Brief 1 ▸ Turn the stretch of the listing from the line containing "## How to view website" through the line containing "## The Project" into a Markdown table. Use the columns "No." and "Line", give each line its own numbered row, and leave out blank lines.

───── Selected passage

Cook v. Hobbs

75 S.E.2d 322 | N.C. | 1953

75 S.E.2d 322 (1953)
237 N.C. 490

COOK
v.
HOBBS et al.

No. 380.

Supreme Court of North Carolina.

April 8, 1953.

*323 John Hugh Williams, Concord, for plaintiff, appellee.

Hartsell & Hartsell, William L. Mills, Jr., Concord, and Jones & Small, Charlotte, for defendants, appellants.

ERVIN, Justice.

The defendants make these assertions by their assignments of error:

1. That the court erred in refusing to dismiss the action upon a compulsory nonsuit at the close of all the evidence.

2. That the court erred in its instructions to the jury.

The evidence warranted the submission of the issues of actionable negligence and contributory negligence to the jury. In consequence, the refusal to nonsuit was proper.

──────────

Brief 2 ▸ Reproduce the stretch of the Cook v. Hobbs opinion from "Supreme Court of" through "ERVIN, Justice.", substituting "respondent" for "appellee".

───── Data

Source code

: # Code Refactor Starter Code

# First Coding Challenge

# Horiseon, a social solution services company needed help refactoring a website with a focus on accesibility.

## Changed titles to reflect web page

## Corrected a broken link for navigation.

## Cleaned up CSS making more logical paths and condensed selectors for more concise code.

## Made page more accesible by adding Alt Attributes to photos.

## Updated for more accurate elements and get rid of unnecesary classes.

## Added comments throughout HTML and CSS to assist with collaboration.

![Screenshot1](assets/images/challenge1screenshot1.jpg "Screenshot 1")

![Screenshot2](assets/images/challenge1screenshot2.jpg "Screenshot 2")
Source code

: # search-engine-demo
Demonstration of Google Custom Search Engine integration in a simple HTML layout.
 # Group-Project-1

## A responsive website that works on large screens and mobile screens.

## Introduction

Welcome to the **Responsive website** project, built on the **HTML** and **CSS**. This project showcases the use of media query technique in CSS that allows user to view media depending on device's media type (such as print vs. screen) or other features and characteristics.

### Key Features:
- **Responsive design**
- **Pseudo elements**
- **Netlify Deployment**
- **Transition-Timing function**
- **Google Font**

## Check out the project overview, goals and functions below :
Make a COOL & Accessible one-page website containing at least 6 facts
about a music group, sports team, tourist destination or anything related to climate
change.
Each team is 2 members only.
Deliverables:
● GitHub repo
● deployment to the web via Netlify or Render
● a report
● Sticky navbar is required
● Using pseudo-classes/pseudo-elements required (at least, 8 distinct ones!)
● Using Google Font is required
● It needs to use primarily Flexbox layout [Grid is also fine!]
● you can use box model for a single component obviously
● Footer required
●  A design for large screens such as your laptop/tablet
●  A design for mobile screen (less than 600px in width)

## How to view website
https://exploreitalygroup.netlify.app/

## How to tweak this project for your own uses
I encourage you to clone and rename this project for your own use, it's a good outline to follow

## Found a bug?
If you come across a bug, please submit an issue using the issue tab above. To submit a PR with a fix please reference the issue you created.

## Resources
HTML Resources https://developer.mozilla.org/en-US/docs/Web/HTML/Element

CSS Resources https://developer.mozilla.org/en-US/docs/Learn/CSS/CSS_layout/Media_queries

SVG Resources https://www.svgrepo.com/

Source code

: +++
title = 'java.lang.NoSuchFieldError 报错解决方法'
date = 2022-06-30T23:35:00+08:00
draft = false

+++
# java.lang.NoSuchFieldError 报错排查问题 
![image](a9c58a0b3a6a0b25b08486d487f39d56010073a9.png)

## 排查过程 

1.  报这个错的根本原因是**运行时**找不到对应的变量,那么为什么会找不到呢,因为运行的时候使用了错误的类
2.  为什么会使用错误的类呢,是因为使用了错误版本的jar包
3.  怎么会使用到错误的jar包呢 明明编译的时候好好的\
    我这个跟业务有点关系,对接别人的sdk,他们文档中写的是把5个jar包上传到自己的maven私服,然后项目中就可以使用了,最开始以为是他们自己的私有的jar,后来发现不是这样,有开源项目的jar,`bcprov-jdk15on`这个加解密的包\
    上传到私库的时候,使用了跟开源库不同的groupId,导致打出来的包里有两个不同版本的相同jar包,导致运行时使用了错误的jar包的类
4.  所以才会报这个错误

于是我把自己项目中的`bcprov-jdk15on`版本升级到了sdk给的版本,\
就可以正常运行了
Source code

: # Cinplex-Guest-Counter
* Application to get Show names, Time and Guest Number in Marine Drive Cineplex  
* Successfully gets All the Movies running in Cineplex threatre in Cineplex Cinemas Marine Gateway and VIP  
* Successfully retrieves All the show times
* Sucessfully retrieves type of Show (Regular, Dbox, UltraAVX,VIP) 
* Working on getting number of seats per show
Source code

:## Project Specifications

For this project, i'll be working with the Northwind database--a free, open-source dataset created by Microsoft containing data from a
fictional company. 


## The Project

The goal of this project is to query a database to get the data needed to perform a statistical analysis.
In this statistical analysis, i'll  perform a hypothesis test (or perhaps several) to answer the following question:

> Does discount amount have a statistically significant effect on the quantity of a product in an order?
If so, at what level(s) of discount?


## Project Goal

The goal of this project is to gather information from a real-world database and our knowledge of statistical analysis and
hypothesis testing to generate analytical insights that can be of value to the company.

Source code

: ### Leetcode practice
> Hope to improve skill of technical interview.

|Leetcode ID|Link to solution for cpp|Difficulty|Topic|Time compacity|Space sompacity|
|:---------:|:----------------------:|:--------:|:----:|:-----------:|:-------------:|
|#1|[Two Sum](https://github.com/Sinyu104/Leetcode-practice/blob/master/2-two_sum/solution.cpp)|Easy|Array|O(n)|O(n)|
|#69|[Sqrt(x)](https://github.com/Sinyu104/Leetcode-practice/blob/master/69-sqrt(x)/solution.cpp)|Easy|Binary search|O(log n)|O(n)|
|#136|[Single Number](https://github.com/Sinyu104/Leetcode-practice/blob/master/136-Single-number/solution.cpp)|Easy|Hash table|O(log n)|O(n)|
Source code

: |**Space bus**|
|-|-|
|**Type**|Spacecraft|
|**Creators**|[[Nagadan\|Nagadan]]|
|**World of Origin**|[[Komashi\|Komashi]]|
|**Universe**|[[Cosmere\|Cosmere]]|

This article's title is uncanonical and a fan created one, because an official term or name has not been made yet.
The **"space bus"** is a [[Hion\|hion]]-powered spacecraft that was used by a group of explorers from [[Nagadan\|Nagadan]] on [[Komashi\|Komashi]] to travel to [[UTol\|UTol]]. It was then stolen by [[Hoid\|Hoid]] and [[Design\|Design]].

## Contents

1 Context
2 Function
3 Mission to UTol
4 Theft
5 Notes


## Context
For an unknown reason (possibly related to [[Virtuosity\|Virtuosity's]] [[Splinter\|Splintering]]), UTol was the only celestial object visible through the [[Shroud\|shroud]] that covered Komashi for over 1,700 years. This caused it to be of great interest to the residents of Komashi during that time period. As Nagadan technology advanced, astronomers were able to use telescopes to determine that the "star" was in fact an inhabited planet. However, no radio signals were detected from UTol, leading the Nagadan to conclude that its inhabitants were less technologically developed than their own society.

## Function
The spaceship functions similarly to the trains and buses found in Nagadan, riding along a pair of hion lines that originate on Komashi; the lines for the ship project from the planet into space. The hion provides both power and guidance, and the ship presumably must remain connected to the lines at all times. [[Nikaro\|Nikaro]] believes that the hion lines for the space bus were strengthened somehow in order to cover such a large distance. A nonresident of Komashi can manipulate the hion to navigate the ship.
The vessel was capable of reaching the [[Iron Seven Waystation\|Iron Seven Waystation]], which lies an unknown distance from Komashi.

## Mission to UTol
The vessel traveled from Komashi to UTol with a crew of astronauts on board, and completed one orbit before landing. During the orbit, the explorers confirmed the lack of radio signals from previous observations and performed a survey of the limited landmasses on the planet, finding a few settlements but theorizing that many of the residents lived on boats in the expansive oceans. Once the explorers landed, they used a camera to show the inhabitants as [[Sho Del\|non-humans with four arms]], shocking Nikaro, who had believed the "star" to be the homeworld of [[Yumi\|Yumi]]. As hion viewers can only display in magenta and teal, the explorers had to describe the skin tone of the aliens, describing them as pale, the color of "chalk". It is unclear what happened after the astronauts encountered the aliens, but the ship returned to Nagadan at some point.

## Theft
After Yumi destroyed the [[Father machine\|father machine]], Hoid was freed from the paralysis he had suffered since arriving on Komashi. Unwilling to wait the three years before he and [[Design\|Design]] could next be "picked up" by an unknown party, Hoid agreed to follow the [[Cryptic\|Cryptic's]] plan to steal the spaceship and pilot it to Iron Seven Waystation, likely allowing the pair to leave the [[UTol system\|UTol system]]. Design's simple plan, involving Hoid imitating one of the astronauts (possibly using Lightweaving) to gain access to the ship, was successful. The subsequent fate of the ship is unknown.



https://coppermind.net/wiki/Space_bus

──────────

Task answer 1 ▸
| No. | Line |
|---|---|
| 1 | ## How to view website |
| 2 | https://exploreitalygroup.netlify.app/ |
| 3 | ## How to tweak this project for your own uses |
| 4 | I encourage you to clone and rename this project for your own use, it's a good outline to follow |
| 5 | ## Found a bug? |
| 6 | If you come across a bug, please submit an issue using the issue tab above. To submit a PR with a fix please reference the issue you created. |
| 7 | ## Resources |
| 8 | HTML Resources https://developer.mozilla.org/en-US/docs/Web/HTML/Element |
| 9 | CSS Resources https://developer.mozilla.org/en-US/docs/Learn/CSS/CSS_layout/Media_queries |
| 10 | SVG Resources https://www.svgrepo.com/ |
| 11 | Source code |
| 12 | : +++ |
| 13 | title = 'java.lang.NoSuchFieldError 报错解决方法' |
| 14 | date = 2022-06-30T23:35:00+08:00 |
| 15 | draft = false |
| 16 | +++ |
| 17 | # java.lang.NoSuchFieldError 报错排查问题  |
| 18 | ![image](a9c58a0b3a6a0b25b08486d487f39d56010073a9.png) |
| 19 | ## 排查过程  |
| 20 | 1.  报这个错的根本原因是**运行时**找不到对应的变量,那么为什么会找不到呢,因为运行的时候使用了错误的类 |
| 21 | 2.  为什么会使用错误的类呢,是因为使用了错误版本的jar包 |
| 22 | 3.  怎么会使用到错误的jar包呢 明明编译的时候好好的\ |
| 23 |     我这个跟业务有点关系,对接别人的sdk,他们文档中写的是把5个jar包上传到自己的maven私服,然后项目中就可以使用了,最开始以为是他们自己的私有的jar,后来发现不是这样,有开源项目的jar,`bcprov-jdk15on`这个加解密的包\ |
| 24 |     上传到私库的时候,使用了跟开源库不同的groupId,导致打出来的包里有两个不同版本的相同jar包,导致运行时使用了错误的jar包的类 |
| 25 | 4.  所以才会报这个错误 |
| 26 | 于是我把自己项目中的`bcprov-jdk15on`版本升级到了sdk给的版本,\ |
| 27 | 就可以正常运行了 |
| 28 | Source code |
| 29 | : # Cinplex-Guest-Counter |
| 30 | * Application to get Show names, Time and Guest Number in Marine Drive Cineplex   |
| 31 | * Successfully gets All the Movies running in Cineplex threatre in Cineplex Cinemas Marine Gateway and VIP   |
| 32 | * Successfully retrieves All the show times |
| 33 | * Sucessfully retrieves type of Show (Regular, Dbox, UltraAVX,VIP)  |
| 34 | * Working on getting number of seats per show |
| 35 | Source code |
| 36 | :## Project Specifications |
| 37 | For this project, i'll be working with the Northwind database--a free, open-source dataset created by Microsoft containing data from a |
| 38 | fictional company.  |
| 39 | ## The Project |

Task answer 2 ▸
Supreme Court of North Carolina.

April 8, 1953.

*323 John Hugh Williams, Concord, for plaintiff, respondent.

Hartsell & Hartsell, William L. Mills, Jr., Concord, and Jones & Small, Charlotte, for defendants, appellants.

ERVIN, Justice.